February 28, 2024
When Django queries are evaluated, they cache the whole result in the QuerySet object. For example:
qs = Account.objects.only("id", "created_at", "number")[:10]
assert qs._result_cache is None
result = list(qs)
# Try to evaluate again, this doesn't trigger another SQL statement because
# the query has already been evaluated.
result_again = list(qs)
# This is where the result is stored.
qs._result_cache
Triggering the following query
SELECT "account"."id",
"account"."created_at"
"account"."number"
FROM "account"
ORDER BY "accounts_account"."created_at" DESC
LIMIT 10
This is fine if your query is not returning an extremely high number of objects.
# use pympler because sys.asizeof doesn't follow references memory use!
from pympler import asizeof
ten_accounts = list(Account.objects.all()[:10])
asizeof.asizeof(ten_accounts)
# or fancy results
print(asizeof.asized(ten_accounts, detail=1).format())
Iterator can help us reduce the memory overhead of queries as they only pull data from the database as needed.

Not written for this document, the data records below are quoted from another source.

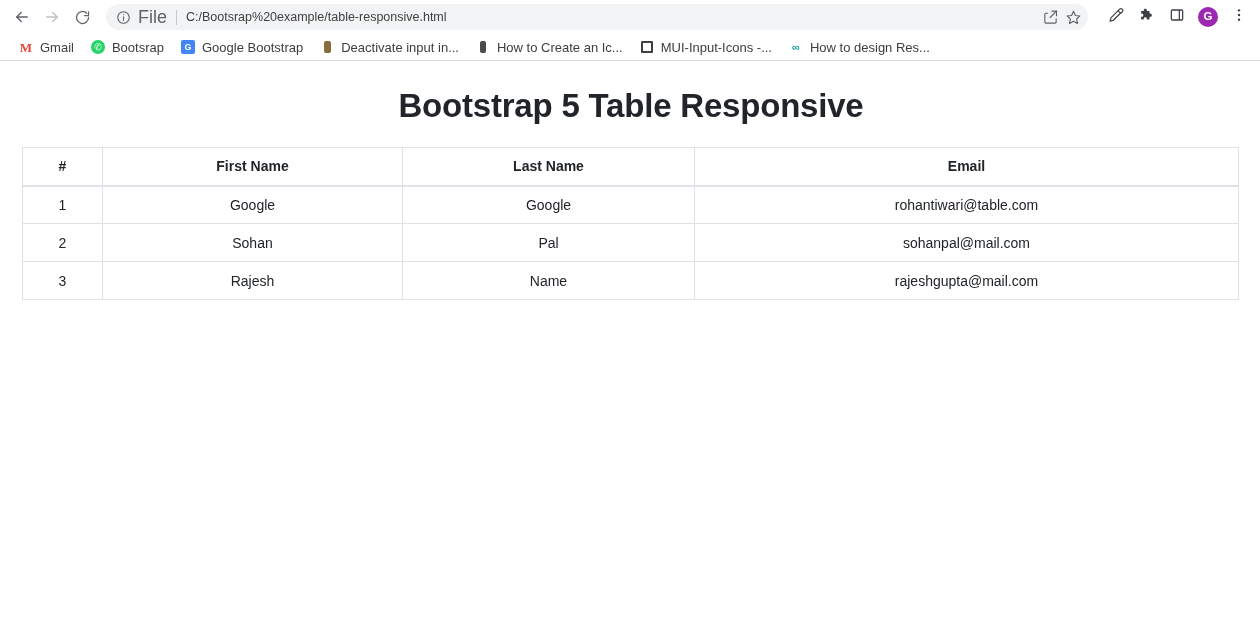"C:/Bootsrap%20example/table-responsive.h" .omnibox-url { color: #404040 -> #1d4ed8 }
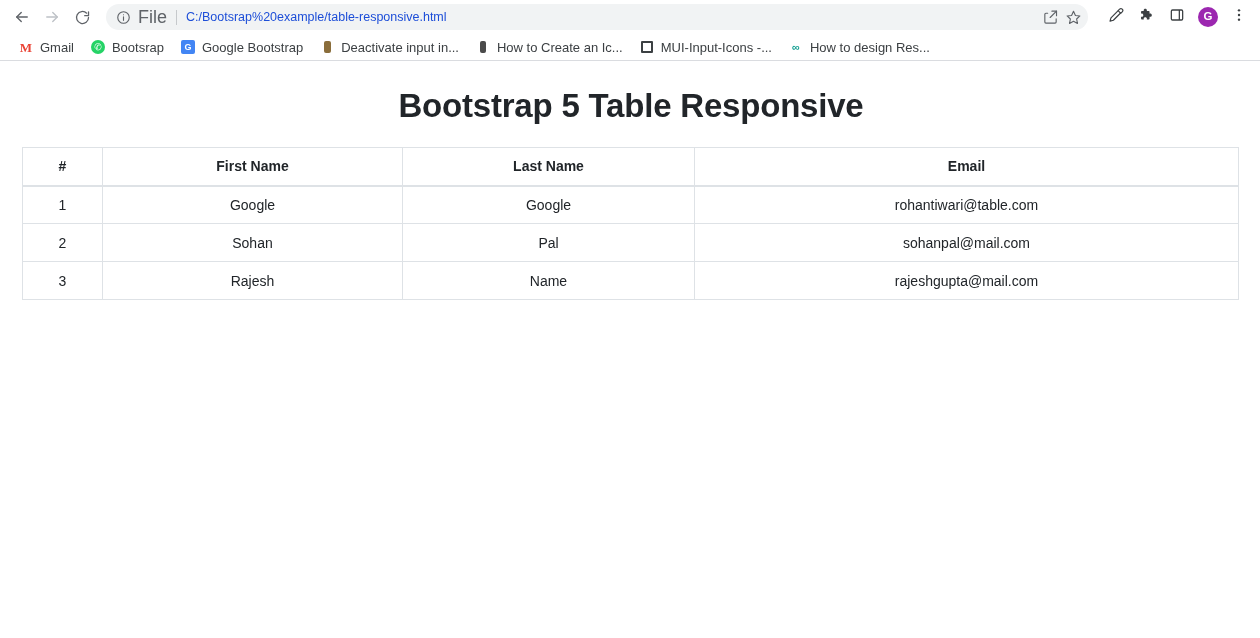"Google Bootstrap" span.bm-label { text: Bootstrap -> Translate }
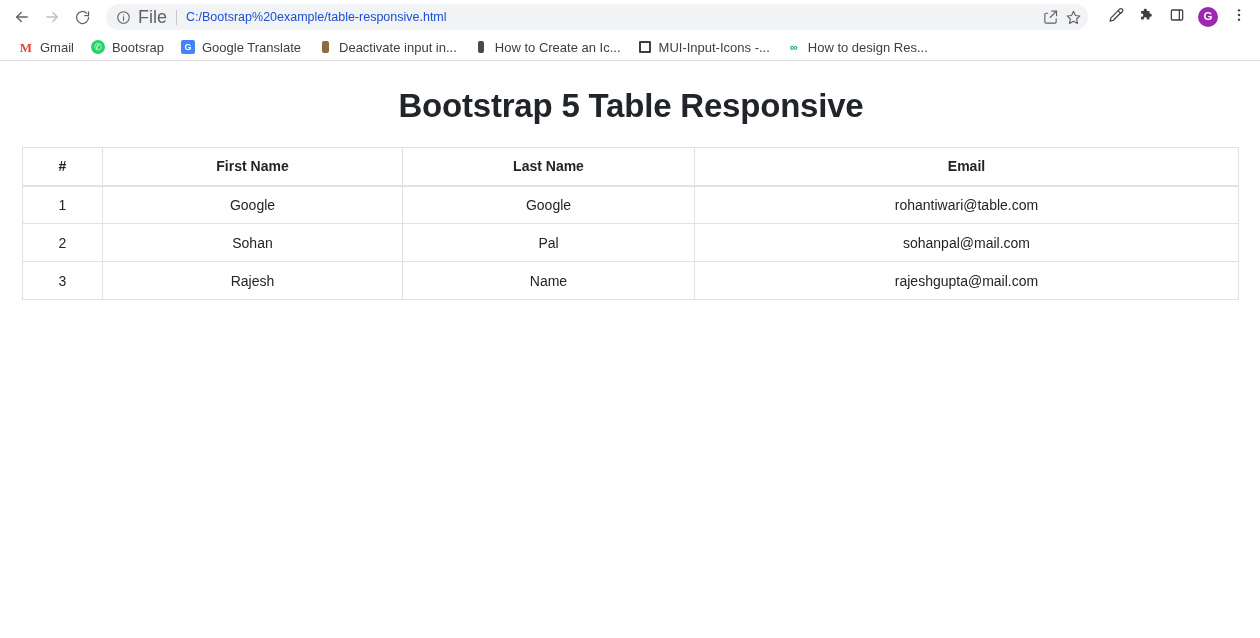"How to Create an Ic..." div.bookmark { html: <div> <span> <span></span> </span> <span>How to Create an Ic...</span> </div> -> none }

from pympler import asizeof
qs = Account.objects.iterator(chunk_size=2)
for i in qs:
print(asizeof.asizeof(qs))
If you use an iterator in a transaction, it will hold locks until all the Python code is processed.
Run this in one shell:
import time
from django.db import transaction
with transaction.atomic():
for account in Account.objects.iterator():
time.sleep(1)
And this in another:
from django.db import connection
with connection.cursor() as cursor:
cursor.execute(
"""
LOCK TABLE accounts_account IN ACCESS EXCLUSIVE MODE;
SELECT pg_sleep(1);
""",
)
You will be locked. But this is true if you are not using iterator()
as well.